Mozambique and Tanzania share over an 800 km border however, no roads crossed the Ruvuma River into Mozambique. The Government of Tanzania did begin operating a ferry at Namoto, however in 2005 both countries agreed to build a bridge to facilitate cross border trade. The bridge was inaugurated in 2010. However, due to poor road infrastructure on the Mozambique side, cross border trade has been slow.

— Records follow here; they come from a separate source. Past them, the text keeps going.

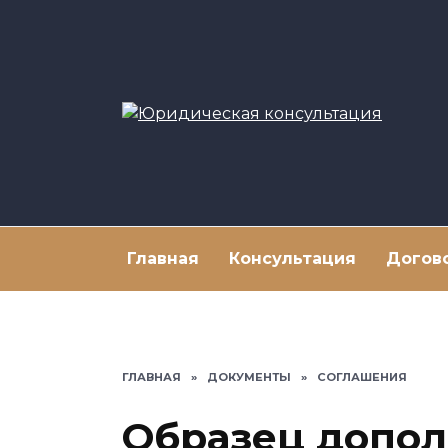
Перейти
к
содержанию
Главная
Консультация
Догов
ГЛАВНАЯ
»
ДОКУМЕНТЫ
»
СОГЛАШЕНИЯ
Образец допол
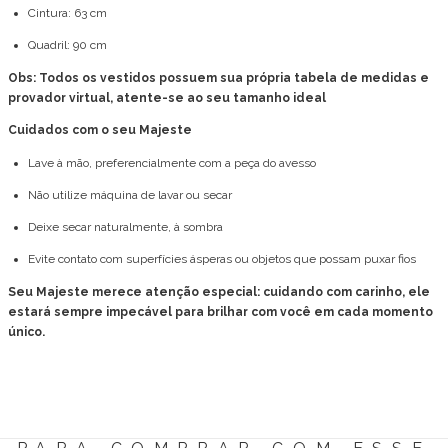
Cintura: 63 cm
Quadril: 90 cm
Obs: Todos os vestidos possuem sua própria tabela de medidas e
provador virtual, atente-se ao seu tamanho ideal
Cuidados com o seu Majeste
Lave à mão, preferencialmente com a peça do avesso
Não utilize máquina de lavar ou secar
Deixe secar naturalmente, à sombra
Evite contato com superfícies ásperas ou objetos que possam puxar fios
Seu Majeste merece atenção especial: cuidando com carinho, ele
estará sempre impecável para brilhar com você em cada momento
único.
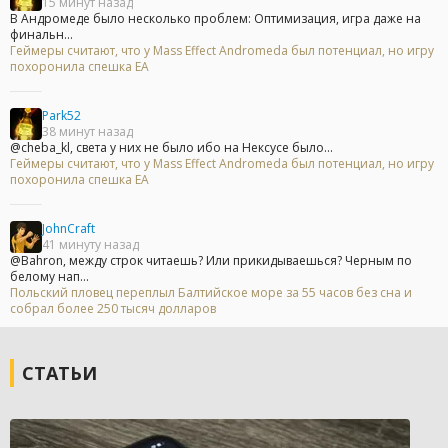
15 минут назад
В Андромеде было несколько проблем: Оптимизация, игра даже на
финальн...
Геймеры считают, что у Mass Effect Andromeda был потенциал, но игру
похоронила спешка EA
Park52
38 минут назад
@cheba_kl, света у них не было ибо на Нексусе было...
Геймеры считают, что у Mass Effect Andromeda был потенциал, но игру
похоронила спешка EA
JohnCraft
41 минуту назад
@Bahron, между строк читаешь? Или прикидываешься? Черным по
белому нап...
Польский пловец переплыл Балтийское море за 55 часов без сна и
собрал более 250 тысяч долларов
СТАТЬИ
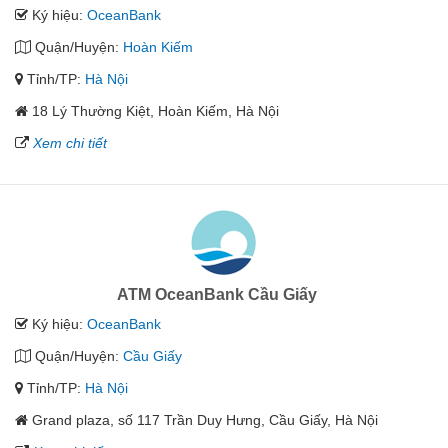
Ký hiệu:
OceanBank
Quận/Huyện:
Hoàn Kiếm
Tỉnh/TP:
Hà Nội
18 Lý Thường Kiệt, Hoàn Kiếm, Hà Nội
Xem chi tiết
ATM OceanBank Cầu Giấy
Ký hiệu:
OceanBank
Quận/Huyện:
Cầu Giấy
Tỉnh/TP:
Hà Nội
Grand plaza, số 117 Trần Duy Hưng, Cầu Giấy, Hà Nội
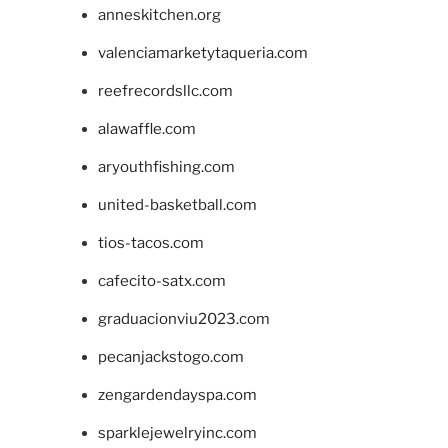
anneskitchen.org
valenciamarketytaqueria.com
reefrecordsllc.com
alawaffle.com
aryouthfishing.com
united-basketball.com
tios-tacos.com
cafecito-satx.com
graduacionviu2023.com
pecanjackstogo.com
zengardendayspa.com
sparklejewelryinc.com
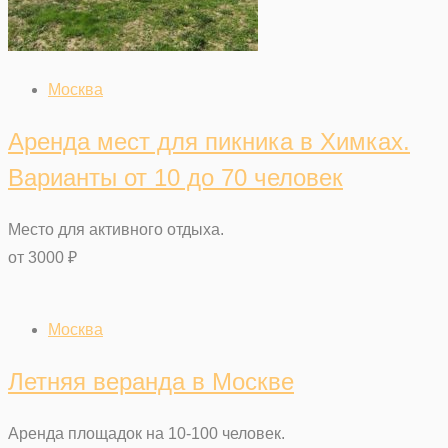
Москва
Аренда мест для пикника в Химках.
Варианты от 10 до 70 человек
Место для активного отдыха.
от
3000
₽
Москва
Летняя веранда в Москве
Аренда площадок на 10-100 человек.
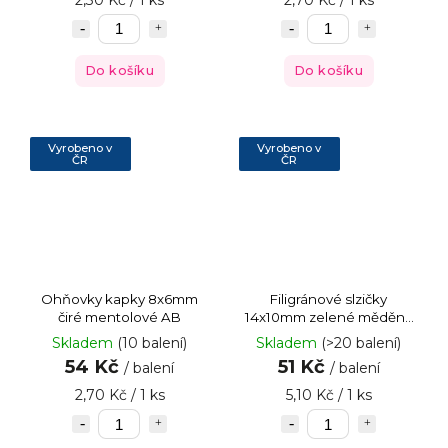
Do košíku
Do košíku
Vyrobeno v
Vyrobeno v
ČR
ČR
Ohňovky kapky 8x6mm
Filigránové slzičky
čiré mentolové AB
14x10mm zelené měděný
pokov
Skladem
(10 balení)
Skladem
(>20 balení)
54 Kč
51 Kč
/ balení
/ balení
2,70 Kč / 1 ks
5,10 Kč / 1 ks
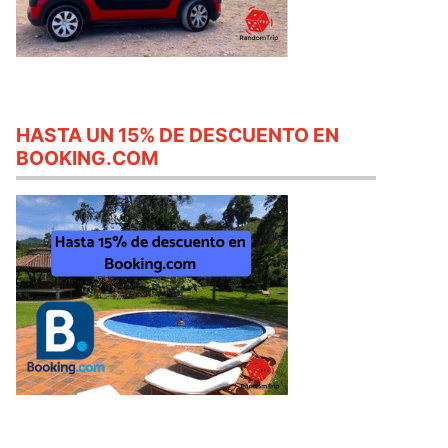
HASTA UN 15% DE DESCUENTO EN
BOOKING.COM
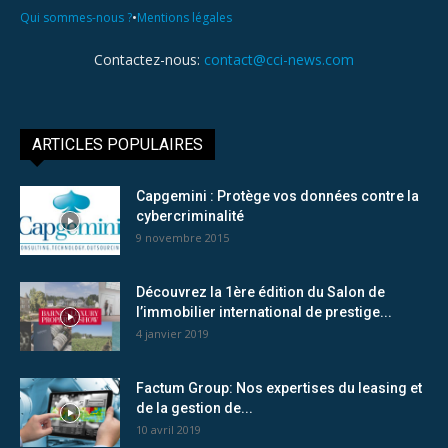
•
Qui sommes-nous ?
Mentions légales
Contactez-nous:
contact@cci-news.com
ARTICLES POPULAIRES
Capgemini : Protège vos données contre la
cybercriminalité
9 novembre 2015
Découvrez la 1ère édition du Salon de
l’immobilier international de prestige...
4 janvier 2019
Factum Group: Nos expertises du leasing et
de la gestion de...
10 avril 2019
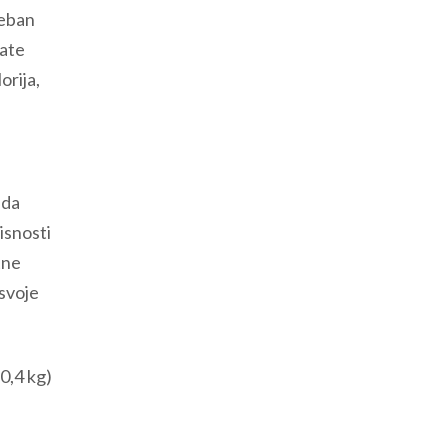
reban
jate
orija,
 da
visnosti
tne
 svoje
–0,4 kg)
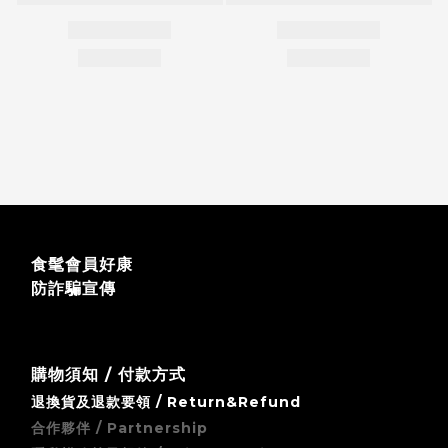
食髦會員好康
防詐騙宣傳
購物須知 / 付款方式
退換貨及退款要領 / Return&Refund
合作夥伴 / Partnership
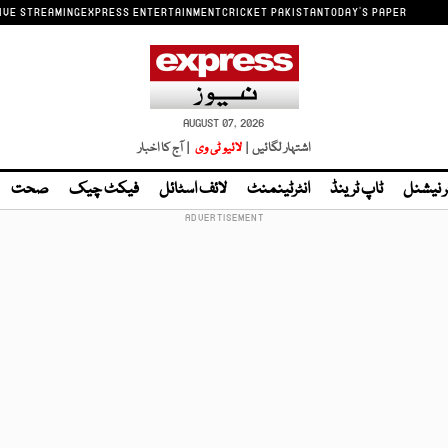
IVE STREAMING
EXPRESS ENTERTAINMENT
CRICKET PAKISTAN
TODAY'S PAPER
AUGUST 07, 2026
اشتہار لگائیں |
لائیو ٹی وی
| آج کا اخبار
ر نیشنل
ٹاپ ٹرینڈ
انٹرٹینمنٹ
لائف اسٹائل
فیکٹ چیک
صحت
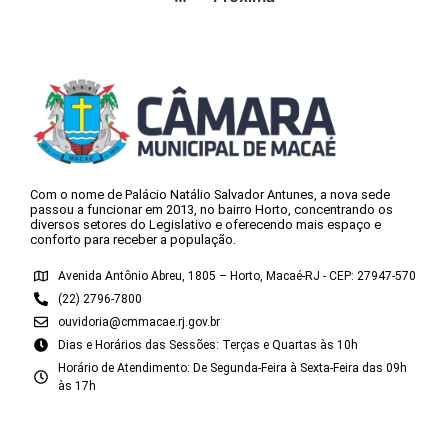
Com o nome de Palácio Natálio Salvador Antunes, a nova sede
passou a funcionar em 2013, no bairro Horto, concentrando os
diversos setores do Legislativo e oferecendo mais espaço e
conforto para receber a população.
Avenida Antônio Abreu, 1805 – Horto, Macaé-RJ - CEP: 27947-570
(22) 2796-7800
ouvidoria@cmmacae.rj.gov.br
Dias e Horários das Sessões: Terças e Quartas às 10h
Horário de Atendimento: De Segunda-Feira à Sexta-Feira das 09h
às 17h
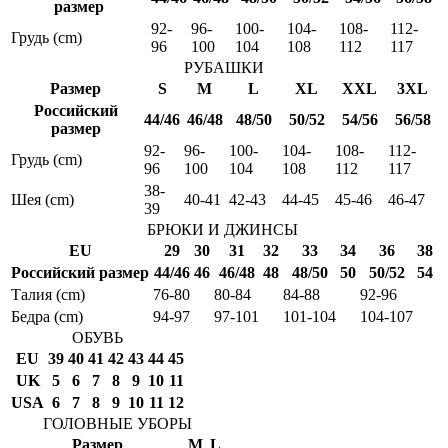
размер
92-
96-
100-
104-
108-
112-
Грудь (cm)
96
100
104
108
112
117
РУБАШКИ
Размер
S
M
L
XL
XXL
3XL
Российский
44/46
46/48
48/50
50/52
54/56
56/58
размер
92-
96-
100-
104-
108-
112-
Грудь (cm)
96
100
104
108
112
117
38-
Шея (cm)
40-41
42-43
44-45
45-46
46-47
39
БРЮКИ И ДЖИНСЫ
EU
29
30
31
32
33
34
36
38
Российский размер
44/46
46
46/48
48
48/50
50
50/52
54
Талия (cm)
76-80
80-84
84-88
92-96
Бедра (cm)
94-97
97-101
101-104
104-107
ОБУВЬ
EU
39
40
41
42
43
44
45
UK
5
6
7
8
9
10
11
USA
6
7
8
9
10
11
12
ГОЛОВНЫЕ УБОРЫ
Размер
M
L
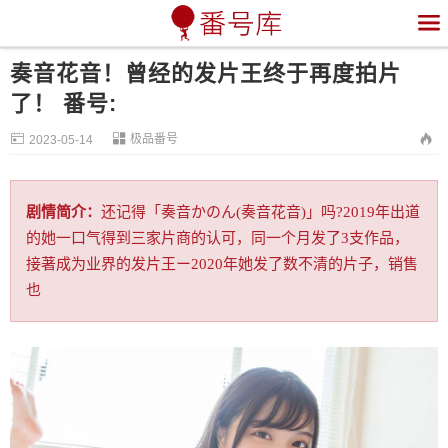

奏音花音！曾经的发片王终于再度拍片
了！ 番号:


极品番号

2023-05-14
剧情简介：
还记得「奏音かのん(奏音花音)」吗?2019年出道
的她一口气得到三家片商的认可，同一个月发了3支作品，
接著成为业界的发片王ー2020年她发了数不清的片子，销售
也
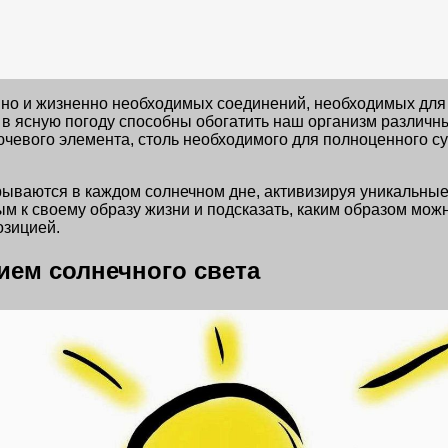
и, но и жизненно необходимых соединений, необходимых дл
и в ясную погоду способны обогатить наш организм разли
лючевого элемента, столь необходимого для полноценного с
рываются в каждом солнечном дне, активизируя уникальны
м к своему образу жизни и подсказать, каким образом мож
озицией.
ем солнечного света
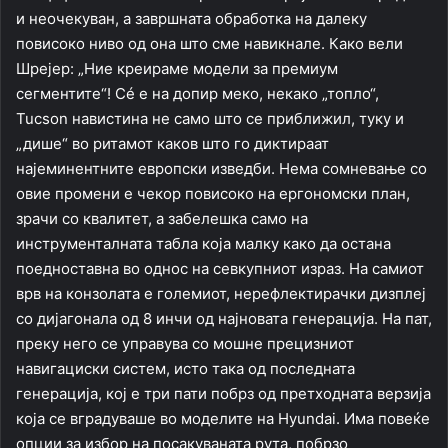
и неочекуван, а завршната обработка на далеку
повисоко ниво од она што сме навикнале. Како вели
Шрејер: „Ние креираме модели за премиум
сегментите“! Сé е на допир меко, некако „топло“,
Tucson навистина не само што се приближил, туку и
„дише“ во ритамот каков што го диктираат
најеминентните европски изведби. Нема сомневање со
овие промени е чекор повисоко на ергономски план,
зрачи со квалитет, а забелешка само на
инструменталната табла која малку како да остана
поедноставна во однос на севкупниот израз. На самиот
врв на конзолата е големиот, нерефлектирачки дизплеј
со дијагонала од 8 инчи од најновата генерација. На пат,
преку него се управува со мошне прецизниот
навигациски систем, исто така од последната
генерација, кој е три пати побрз од претходната верзија
која се вградуваше во моделите на Hyundai. Има повеќе
опции за избор на посакуваната рута, побрзо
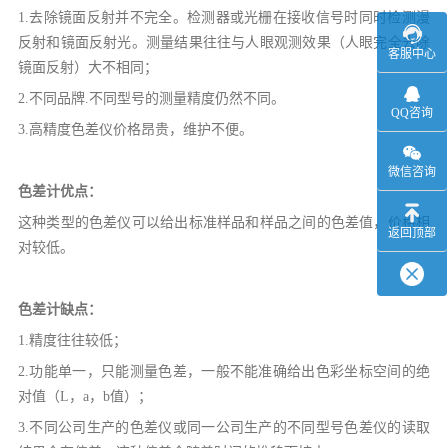
1.去除镜面反射并不完全。检测器或光栅在接收信号时同时检测漫
反射和镜面反射光。测量结果往往与人眼观测效果（人眼完全去除
客服中心
镜面反射）大不相同；
2.不同品牌.不同型号的测量精度仍然不同。
QQ咨询
3.高精度色差仪价格昂贵，维护不便。
微信咨询
色差计优点：
这种类型的色差仪可以给出标准样品和样品之间的色差值，价格相
返回顶部
对较低。
色差计缺点：
1.精度往往较低；
2.功能单一，只能测量色差，一般不能准确给出色彩坐标空间的绝
对值（L，a，b值）；
3.不同公司生产的色差仪或同一公司生产的不同型号色差仪的读取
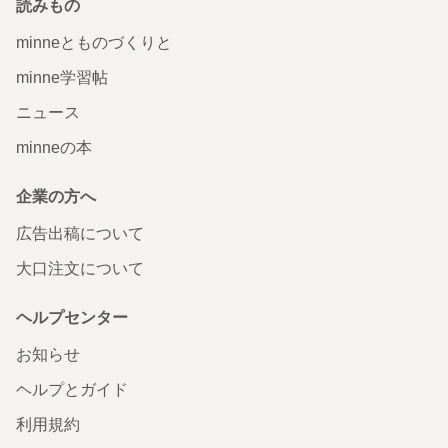
読みもの
minneとものづくりと
minne学習帖
ニュース
minneの本
企業の方へ
広告出稿について
大口注文について
ヘルプセンター
お知らせ
ヘルプとガイド
利用規約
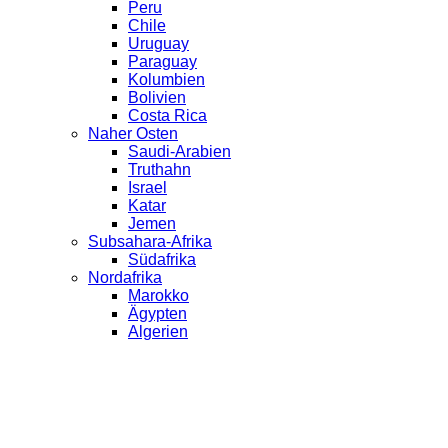
Peru
Chile
Uruguay
Paraguay
Kolumbien
Bolivien
Costa Rica
Naher Osten
Saudi-Arabien
Truthahn
Israel
Katar
Jemen
Subsahara-Afrika
Südafrika
Nordafrika
Marokko
Ägypten
Algerien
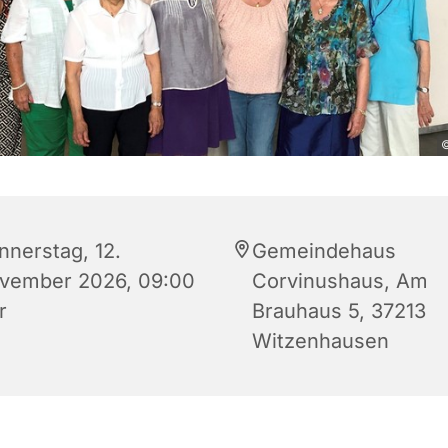
©
nnerstag, 12.
Gemeindehaus
vember 2026, 09:00
Corvinushaus, Am
r
Brauhaus 5, 37213
Witzenhausen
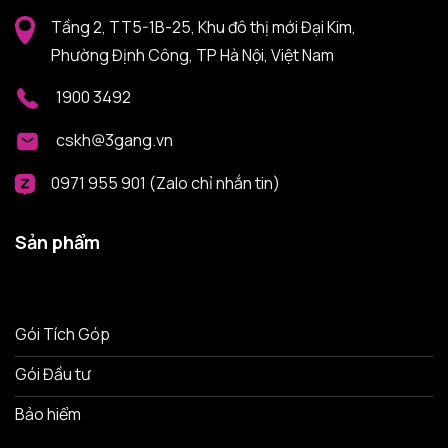
Tầng 2, TT5-1B-25, Khu đô thị mới Đại Kim,
Phường Định Công, TP Hà Nội, Việt Nam
1900 3492
cskh@3gang.vn
0971 955 901 (Zalo chỉ nhắn tin)
Sản phẩm
Gói Tích Góp
Gói Đầu tư
Bảo hiểm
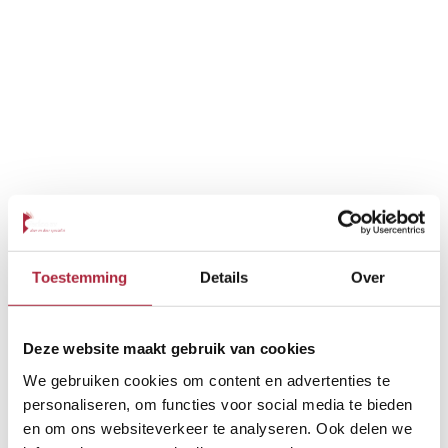
Toestemming
Details
Over
Deze website maakt gebruik van cookies
We gebruiken cookies om content en advertenties te
personaliseren, om functies voor social media te bieden
en om ons websiteverkeer te analyseren. Ook delen we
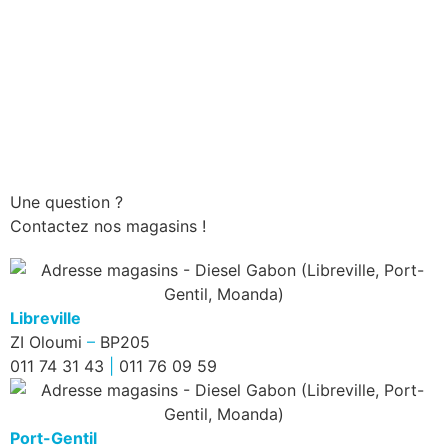
Une question ?
Contactez nos magasins !
Libreville
ZI Oloumi
–
BP205
011 74 31 43
|
011 76 09 59
Port-Gentil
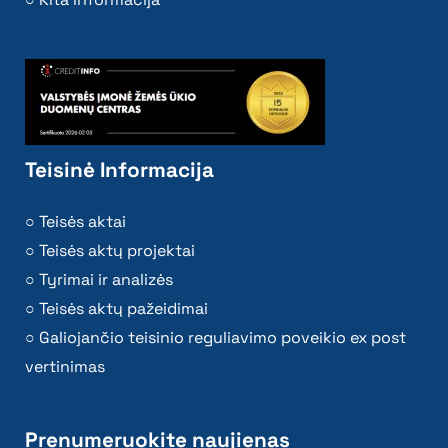
Teisinė Informacija
Teisės aktai
Teisės aktų projektai
Tyrimai ir analizės
Teisės aktų pažeidimai
Galiojančio teisinio reguliavimo poveikio ex post
vertinimas
Prenumeruokite naujienas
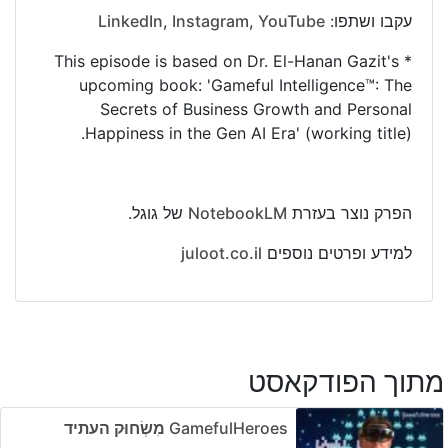
עקבו ושתפו:
YouTube
,
Instagram
,
LinkedIn
* This episode is based on Dr. El-Hanan Gazit's
upcoming book: 'Gameful Intelligence™: The
Secrets of Business Growth and Personal
Happiness in the Gen AI Era' (working title).
הפרק נוצר בעזרת
NotebookLM
של גוגל.
למידע ופרטים נוספים
juloot.co.il
מתוך הפודקאסט
GamefulHeroes מִשְׂחוּק העתיד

==== Mtwara Development Corridor ====
With the increase of economic operations in the south of Tanzania, the Mtwara Development Corridor project would help develop the border region of Tanzania and Mozambique and consequently increase commerce between the two nations.

=== Natural gas ===

Both Tanzania and Mozambique have found large reserves of Gas around the border regions and has created a race for the exploration of the mineral. Both countries are trying to secure contracts to become the largest LNG supplier in Africa. Though there is a race, both countries are still sharing skills to produce better legislation.

== Diplomatic missions ==
Mozambique maintains a high commission in Dar es Salaam. Tanzania maintains a high commission in Maputo

== State visits ==
- 18 May 2015 - President of Mozambique Filipe Nyusi made a three-day state visit to Tanzania to address Mozambican population in the country and improve bilateral relations.
- 21 September 2022 - President of Tanzania Samia Suluhu Hassan made a three-day state visit to Mozambique.